Expect growing investor pressure for independence and credibility. Firms relying solely on internal voices may face reputational blind spots and scepticism about impartiality. Investors increasingly evaluate how investigation teams are structured and whether external, independent expertise has been consulted.

A practical tool: Develop an Investigation Capability Matrix mapping existing skills (e.g. legal, compliance, procurement, sustainability or scientific expertise) against gaps, such as environmental risk assessment or human-rights expertise. Those gaps signal where external advisors or cross-functional collaboration is essential.

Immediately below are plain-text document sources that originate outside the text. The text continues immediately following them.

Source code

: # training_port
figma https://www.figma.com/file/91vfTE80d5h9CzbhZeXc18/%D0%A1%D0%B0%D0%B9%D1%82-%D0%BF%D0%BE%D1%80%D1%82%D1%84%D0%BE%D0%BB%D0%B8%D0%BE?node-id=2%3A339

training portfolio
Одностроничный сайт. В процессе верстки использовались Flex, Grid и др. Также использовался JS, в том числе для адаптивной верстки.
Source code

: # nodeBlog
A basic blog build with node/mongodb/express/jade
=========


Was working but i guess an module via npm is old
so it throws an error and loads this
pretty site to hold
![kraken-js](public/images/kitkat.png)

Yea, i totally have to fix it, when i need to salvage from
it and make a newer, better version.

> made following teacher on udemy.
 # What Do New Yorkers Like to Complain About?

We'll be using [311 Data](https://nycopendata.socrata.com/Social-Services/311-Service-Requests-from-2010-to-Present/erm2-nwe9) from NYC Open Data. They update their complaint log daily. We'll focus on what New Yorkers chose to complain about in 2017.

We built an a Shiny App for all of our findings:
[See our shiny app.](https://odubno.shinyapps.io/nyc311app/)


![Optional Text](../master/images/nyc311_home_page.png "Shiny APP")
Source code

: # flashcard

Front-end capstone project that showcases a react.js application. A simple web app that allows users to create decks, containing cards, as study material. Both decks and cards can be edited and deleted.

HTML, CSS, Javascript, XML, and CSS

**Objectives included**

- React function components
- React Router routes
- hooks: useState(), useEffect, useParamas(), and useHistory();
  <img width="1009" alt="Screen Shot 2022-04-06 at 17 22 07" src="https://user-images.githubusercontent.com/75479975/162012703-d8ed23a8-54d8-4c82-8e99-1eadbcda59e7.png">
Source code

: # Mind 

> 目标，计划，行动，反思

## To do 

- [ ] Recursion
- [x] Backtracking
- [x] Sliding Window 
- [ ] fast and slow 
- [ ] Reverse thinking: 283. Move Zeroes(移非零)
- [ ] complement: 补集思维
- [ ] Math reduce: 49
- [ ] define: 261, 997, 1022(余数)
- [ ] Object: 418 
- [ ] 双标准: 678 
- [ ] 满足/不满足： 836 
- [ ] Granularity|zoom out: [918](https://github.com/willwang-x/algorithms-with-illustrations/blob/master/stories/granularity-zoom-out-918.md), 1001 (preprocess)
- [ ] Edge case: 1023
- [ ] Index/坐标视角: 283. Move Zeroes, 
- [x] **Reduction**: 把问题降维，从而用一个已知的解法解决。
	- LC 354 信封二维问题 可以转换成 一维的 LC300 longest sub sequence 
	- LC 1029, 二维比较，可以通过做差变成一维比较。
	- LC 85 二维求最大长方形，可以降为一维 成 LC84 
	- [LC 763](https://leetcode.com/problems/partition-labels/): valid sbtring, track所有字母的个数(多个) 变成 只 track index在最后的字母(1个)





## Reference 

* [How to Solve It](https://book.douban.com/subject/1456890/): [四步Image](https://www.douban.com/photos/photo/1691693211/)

Challenge | Would your organisation’s current investigation team be credible in the eyes of regulators, media or investors during an ESG-related probe?

Action, Not Assumptions

Internal ESG investigations are no longer just procedural checklists, they’re a true measure of your organisation’s commitment to ethics, compliance and reputational resilience. With increasing regulatory scrutiny and stakeholder expectations, readiness is essential. So, how prepared are you? Don’t wait for a breach to test your systems. Start asking the right questions now. Identify risks, strengthen internal reporting and embed accountability into your culture. ESG integrity isn’t optional; it’s a strategic imperative. Act before you’re forced to react.

And what about you…?   

  • Do you and your leadership team fully understand the ESG risks most relevant to your sector and how to respond to them?
  • Have you ever reviewed or tested your organisation’s investigation protocols in a realistic scenario or simulation? If not, why?